TOF coefficients are computed at each voxel for all TOF time bins. Meaning that every time a voxel is intersected, the TOF coefficients are looped through all the TOF bins. The only difference in the computations of the TOF coefficients are the different values for the TOF bin center locations. At the same time each of these TOF coefficients for the corresponding voxel and summed together. Each TOF coefficient is then later divided by this total sum. TOF coefficients themselves are computed as a 1D integral from the current ray location to the next (e.g. the intersection length is either added or subtracted from the current distance from the center of the ray). The integral itself is computed by using the https://en.wikipedia.org/wiki/Trapezoidal_rule[trapezoidal rule]. By default, four (4) trapezoidal integration points are used. Each original probability is then multiplied with the TOF coefficients. Δ is computed for each TOF bin and then summed together before the atomic addition. Same goes for sensitivity image, although that could be computed without any TOF information as well.
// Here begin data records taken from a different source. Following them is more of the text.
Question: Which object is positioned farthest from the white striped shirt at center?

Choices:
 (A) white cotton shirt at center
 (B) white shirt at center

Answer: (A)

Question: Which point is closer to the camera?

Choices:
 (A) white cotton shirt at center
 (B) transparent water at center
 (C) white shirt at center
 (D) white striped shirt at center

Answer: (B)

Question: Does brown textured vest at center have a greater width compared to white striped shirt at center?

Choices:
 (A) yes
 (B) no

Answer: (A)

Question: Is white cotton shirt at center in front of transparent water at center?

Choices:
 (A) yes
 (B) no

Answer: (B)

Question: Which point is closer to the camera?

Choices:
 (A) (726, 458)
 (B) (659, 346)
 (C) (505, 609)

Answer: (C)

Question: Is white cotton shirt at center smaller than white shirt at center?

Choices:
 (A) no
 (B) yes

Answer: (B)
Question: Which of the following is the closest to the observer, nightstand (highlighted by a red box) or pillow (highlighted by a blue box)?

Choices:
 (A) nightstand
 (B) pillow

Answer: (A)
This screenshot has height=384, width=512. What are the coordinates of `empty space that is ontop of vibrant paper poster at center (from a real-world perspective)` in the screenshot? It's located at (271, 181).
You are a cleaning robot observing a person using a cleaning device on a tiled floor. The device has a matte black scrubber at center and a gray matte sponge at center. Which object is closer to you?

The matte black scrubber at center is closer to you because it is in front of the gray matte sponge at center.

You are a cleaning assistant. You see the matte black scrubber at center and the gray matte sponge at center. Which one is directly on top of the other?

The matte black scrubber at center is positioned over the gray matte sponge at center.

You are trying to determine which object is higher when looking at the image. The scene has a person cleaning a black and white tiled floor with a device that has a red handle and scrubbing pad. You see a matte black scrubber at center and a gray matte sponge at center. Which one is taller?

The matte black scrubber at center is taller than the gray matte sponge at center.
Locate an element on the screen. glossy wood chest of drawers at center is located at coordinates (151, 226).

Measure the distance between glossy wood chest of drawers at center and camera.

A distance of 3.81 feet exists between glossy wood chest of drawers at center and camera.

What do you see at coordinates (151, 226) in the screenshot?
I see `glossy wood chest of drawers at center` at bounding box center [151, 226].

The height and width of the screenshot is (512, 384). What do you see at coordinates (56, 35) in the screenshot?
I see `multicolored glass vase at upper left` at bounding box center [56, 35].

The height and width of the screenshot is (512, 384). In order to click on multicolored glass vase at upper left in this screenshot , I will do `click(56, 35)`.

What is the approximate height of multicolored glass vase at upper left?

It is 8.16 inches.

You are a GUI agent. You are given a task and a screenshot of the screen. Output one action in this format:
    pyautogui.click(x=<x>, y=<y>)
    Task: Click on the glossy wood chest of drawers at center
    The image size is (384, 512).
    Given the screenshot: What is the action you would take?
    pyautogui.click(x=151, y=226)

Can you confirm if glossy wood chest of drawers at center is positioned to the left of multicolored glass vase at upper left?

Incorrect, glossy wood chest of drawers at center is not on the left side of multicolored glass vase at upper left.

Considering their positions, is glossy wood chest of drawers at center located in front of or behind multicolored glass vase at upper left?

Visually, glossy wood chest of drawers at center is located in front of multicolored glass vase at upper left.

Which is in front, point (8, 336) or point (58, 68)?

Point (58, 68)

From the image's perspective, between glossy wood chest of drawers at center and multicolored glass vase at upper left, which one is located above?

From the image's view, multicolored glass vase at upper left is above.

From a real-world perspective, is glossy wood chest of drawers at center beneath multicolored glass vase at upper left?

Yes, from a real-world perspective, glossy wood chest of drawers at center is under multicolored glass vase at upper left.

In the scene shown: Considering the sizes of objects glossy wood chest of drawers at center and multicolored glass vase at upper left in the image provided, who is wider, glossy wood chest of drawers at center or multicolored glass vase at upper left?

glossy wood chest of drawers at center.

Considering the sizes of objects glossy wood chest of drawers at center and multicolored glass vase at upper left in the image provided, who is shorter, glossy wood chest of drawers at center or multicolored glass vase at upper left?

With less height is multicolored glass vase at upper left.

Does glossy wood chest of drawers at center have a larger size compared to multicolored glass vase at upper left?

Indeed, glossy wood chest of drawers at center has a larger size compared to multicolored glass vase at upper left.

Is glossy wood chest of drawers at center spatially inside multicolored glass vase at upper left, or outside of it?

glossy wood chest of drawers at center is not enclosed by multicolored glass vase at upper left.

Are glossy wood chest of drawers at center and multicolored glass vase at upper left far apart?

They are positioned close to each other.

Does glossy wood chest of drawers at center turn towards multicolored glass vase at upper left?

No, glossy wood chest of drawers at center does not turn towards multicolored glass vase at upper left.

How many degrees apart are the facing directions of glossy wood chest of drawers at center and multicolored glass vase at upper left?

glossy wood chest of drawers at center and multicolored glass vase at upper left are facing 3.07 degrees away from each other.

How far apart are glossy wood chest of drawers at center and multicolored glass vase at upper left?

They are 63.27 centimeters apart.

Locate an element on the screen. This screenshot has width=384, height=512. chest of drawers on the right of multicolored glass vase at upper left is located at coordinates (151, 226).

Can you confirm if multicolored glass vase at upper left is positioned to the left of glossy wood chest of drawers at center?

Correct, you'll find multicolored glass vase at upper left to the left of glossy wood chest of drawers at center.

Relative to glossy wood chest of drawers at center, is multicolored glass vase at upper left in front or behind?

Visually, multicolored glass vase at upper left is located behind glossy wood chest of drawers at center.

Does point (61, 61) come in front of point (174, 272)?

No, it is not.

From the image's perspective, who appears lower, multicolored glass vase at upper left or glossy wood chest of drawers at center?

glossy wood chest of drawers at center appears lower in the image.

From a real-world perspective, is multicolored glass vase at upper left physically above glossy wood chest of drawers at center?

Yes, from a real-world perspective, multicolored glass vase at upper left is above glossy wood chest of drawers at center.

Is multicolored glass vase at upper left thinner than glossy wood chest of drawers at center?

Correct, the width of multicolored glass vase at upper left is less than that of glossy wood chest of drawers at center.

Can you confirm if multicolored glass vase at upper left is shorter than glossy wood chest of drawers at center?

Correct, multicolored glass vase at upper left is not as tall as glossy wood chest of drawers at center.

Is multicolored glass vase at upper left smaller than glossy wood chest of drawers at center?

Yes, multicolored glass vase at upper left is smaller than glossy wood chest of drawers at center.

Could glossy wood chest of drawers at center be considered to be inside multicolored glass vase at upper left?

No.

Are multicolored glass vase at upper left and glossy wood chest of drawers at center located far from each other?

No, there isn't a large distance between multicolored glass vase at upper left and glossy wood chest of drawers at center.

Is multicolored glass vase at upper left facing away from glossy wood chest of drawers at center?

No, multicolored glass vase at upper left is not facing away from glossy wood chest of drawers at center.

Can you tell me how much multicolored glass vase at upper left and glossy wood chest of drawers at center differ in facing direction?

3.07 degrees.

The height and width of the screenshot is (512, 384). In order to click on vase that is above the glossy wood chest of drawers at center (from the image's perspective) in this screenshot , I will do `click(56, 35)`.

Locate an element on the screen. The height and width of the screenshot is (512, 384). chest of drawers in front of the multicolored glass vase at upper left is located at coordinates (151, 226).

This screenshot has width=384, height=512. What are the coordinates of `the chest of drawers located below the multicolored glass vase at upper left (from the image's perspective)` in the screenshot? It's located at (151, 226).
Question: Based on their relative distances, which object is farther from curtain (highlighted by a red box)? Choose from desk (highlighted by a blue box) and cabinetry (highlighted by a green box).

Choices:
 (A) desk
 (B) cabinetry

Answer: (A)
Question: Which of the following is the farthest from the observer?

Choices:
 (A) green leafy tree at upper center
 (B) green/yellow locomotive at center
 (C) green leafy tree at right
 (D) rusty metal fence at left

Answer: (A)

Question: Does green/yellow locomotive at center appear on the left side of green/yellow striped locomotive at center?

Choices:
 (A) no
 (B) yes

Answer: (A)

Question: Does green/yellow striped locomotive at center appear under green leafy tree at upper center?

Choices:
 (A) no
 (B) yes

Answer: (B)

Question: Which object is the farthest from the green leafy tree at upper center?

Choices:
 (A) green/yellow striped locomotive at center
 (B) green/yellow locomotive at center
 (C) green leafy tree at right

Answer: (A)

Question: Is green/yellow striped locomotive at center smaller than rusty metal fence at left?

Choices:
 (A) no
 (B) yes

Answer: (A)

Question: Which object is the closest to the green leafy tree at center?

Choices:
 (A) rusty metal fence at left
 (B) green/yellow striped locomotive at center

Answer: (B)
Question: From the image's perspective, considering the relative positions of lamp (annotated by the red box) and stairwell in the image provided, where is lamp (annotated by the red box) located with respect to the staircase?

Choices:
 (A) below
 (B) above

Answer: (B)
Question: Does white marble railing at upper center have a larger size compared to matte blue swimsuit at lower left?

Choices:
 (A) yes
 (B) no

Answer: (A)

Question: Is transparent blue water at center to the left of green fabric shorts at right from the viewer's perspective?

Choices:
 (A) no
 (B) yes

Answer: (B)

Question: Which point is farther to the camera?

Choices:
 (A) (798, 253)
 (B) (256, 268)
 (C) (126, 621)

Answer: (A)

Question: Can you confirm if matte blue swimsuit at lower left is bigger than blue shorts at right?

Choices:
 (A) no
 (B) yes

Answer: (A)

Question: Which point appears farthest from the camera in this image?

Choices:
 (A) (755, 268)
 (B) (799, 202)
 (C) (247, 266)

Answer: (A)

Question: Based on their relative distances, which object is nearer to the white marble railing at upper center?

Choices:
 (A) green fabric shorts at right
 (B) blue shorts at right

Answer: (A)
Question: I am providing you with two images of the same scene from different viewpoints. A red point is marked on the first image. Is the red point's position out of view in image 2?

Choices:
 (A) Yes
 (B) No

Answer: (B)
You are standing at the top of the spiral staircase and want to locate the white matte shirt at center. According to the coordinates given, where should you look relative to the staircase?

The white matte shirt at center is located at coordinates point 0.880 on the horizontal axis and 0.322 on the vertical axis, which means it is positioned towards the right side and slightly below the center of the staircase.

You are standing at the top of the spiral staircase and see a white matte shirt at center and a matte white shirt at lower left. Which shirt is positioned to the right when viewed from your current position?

Due to the use of the trapezoidal rule, TOF bins with very high accuracy may not be reliable unless the number of integration points is increased. However, the default value should be fine even in 20-30 ps range. For implementations 2 and 3, the number of integration points can be adjusted by modifying general_opencl_functions.h and specifically the value TRAPZ_BINS. No recompilation is required. For implementation 4, modify projector_functions.h and the same TRAPZ_BINS value. Recompilation IS required for implementation 4.